Disney’s theme park revenue saw revenue decline by 37 percent in its fiscal year ending Sept. 30 — hardly a surprise, considering the sustained impact of the COVID-19 pandemic on Disney parks worldwide. 

Disney’s Parks, Experiences and Products segment ended fiscal 2020 with 16.5 billion in revenue, down from $26.2 billion in 2019. The Walt Disney Company as a whole posted a net loss of $710 million for its fourth quarter and a net loss of $2.83 billion for the year. 

It’s the first time the company has reported an annual loss since 1980. Disney estimated that the pandemic cost the company $7.4 billion in operating income in the fiscal year, $6.9 billion of it coming from the theme parks division. 

Disney CEO Bob Chapek singled out the continued closure of Disneyland as a sore spot, describing the guidelines released by California Gov. Gavin Newsom’s administration as an “arbitrary standard” that is “decimating” small businesses around Disneyland. 

“We are extremely disappointed that the state of California continues to keep Disneyland closed despite our proven track record,” Chapek said on Thursday’s quarterly earnings call. 

Disney chief financial officer Christine McCarthy later said that Disney now expects Disneyland’s theme parks to remain closed through at least the rest of the calendar year.
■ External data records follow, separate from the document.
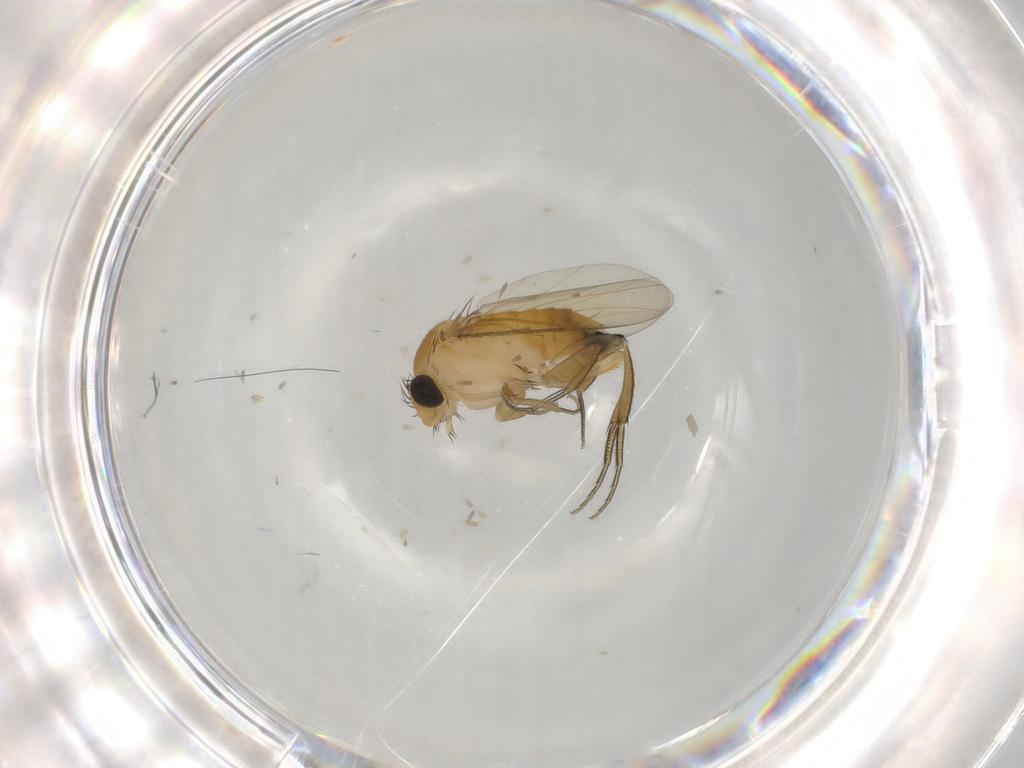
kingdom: Animalia
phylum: Arthropoda
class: Insecta
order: Diptera
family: Phoridae
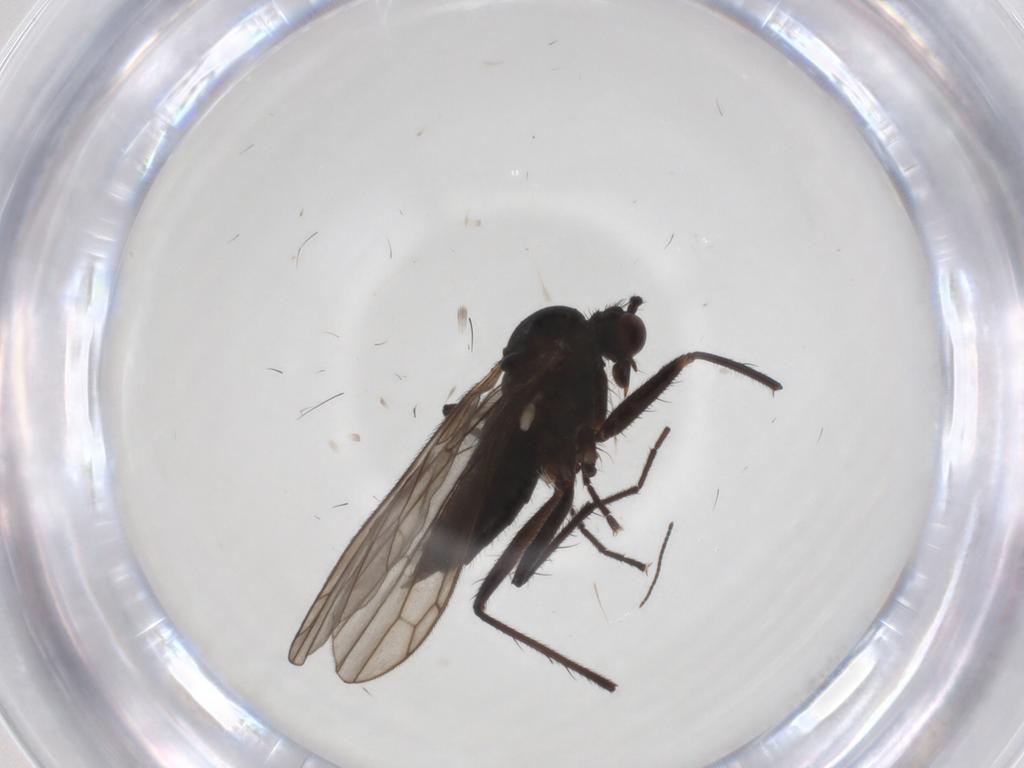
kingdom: Animalia
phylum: Arthropoda
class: Insecta
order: Diptera
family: Empididae
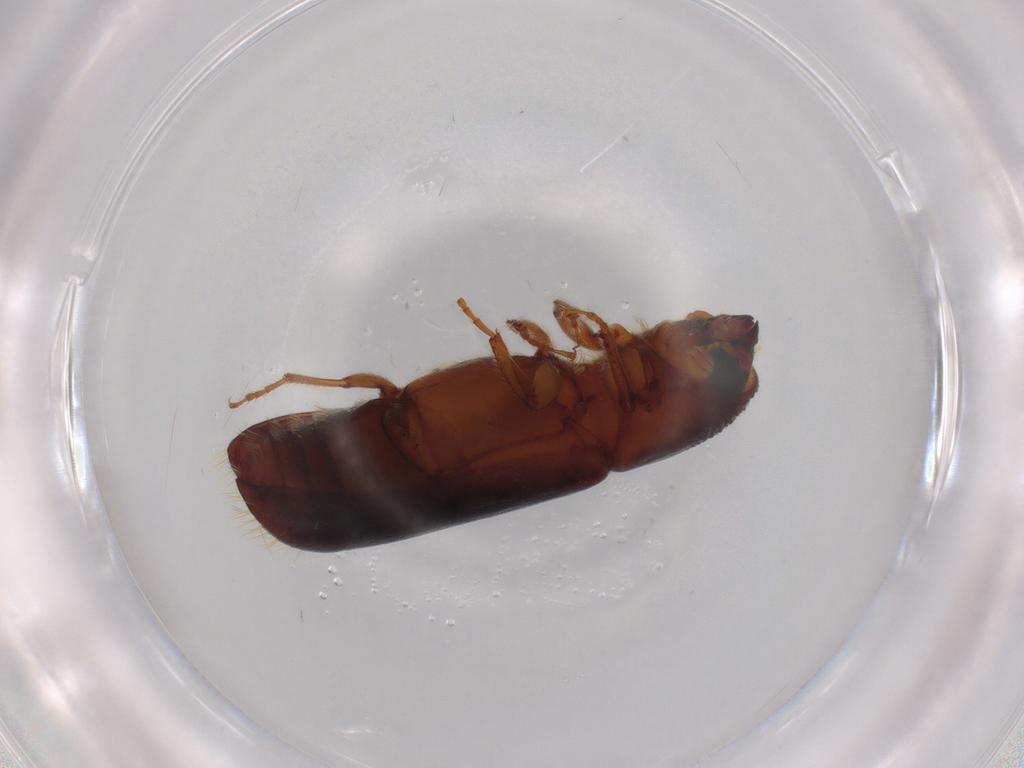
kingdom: Animalia
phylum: Arthropoda
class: Insecta
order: Coleoptera
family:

The two parks have been closed since mid-March. 

Chapek sounded more optimistic about the rest of Disney parks, saying each park is making a net positive contribution — essentially, that means each resort is losing less money being open under COVID-19 restrictions than it would lose remaining closed. 

Disney World has seen strong advance bookings for the upcoming holidays, according to Chapek, and the resort has become more efficient regarding COVID restrictions, allowing park capacity to be increased to 35 percent of maximum while still adhering to CDC guidelines. 
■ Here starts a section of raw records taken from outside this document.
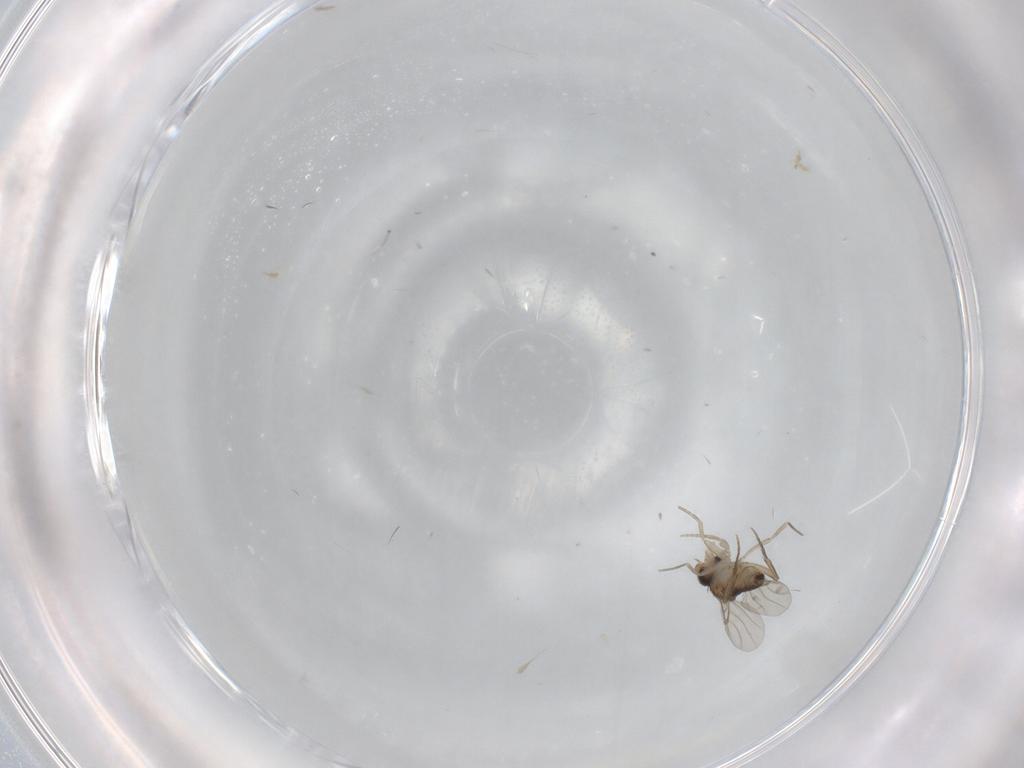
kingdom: Animalia
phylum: Arthropoda
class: Insecta
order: Diptera
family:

“It shows the love that guests have for our experiences that we have within our parks and the tremendous IP that we have as a company have, but I also think it speaks to the trust that people have, given the track record that we now have after months of operating across the globe with very stringent guidelines,” Chapek said. 

Chapek did not address the 28,000 layoffs that were implemented across the company’s Parks, Experiences, and Products division in the last month. He also did not address reports that salaries were restored for he and other Disney executives before mass layoffs were announced. 

For Disney Cruise Line fans, Chapek said there is now “a light at the end of the tunnel” thanks to new CDC guidelines for cruise ships, but he did not give a date when Disney will sail again. 

The pandemic has altered the timetable for the line’s three new ships. Chapek said the first new ship, the Disney Wish will now debut in summer 2022, followed by launches in 2024 and 2025 for the other two newcomers joining the Disney fleet.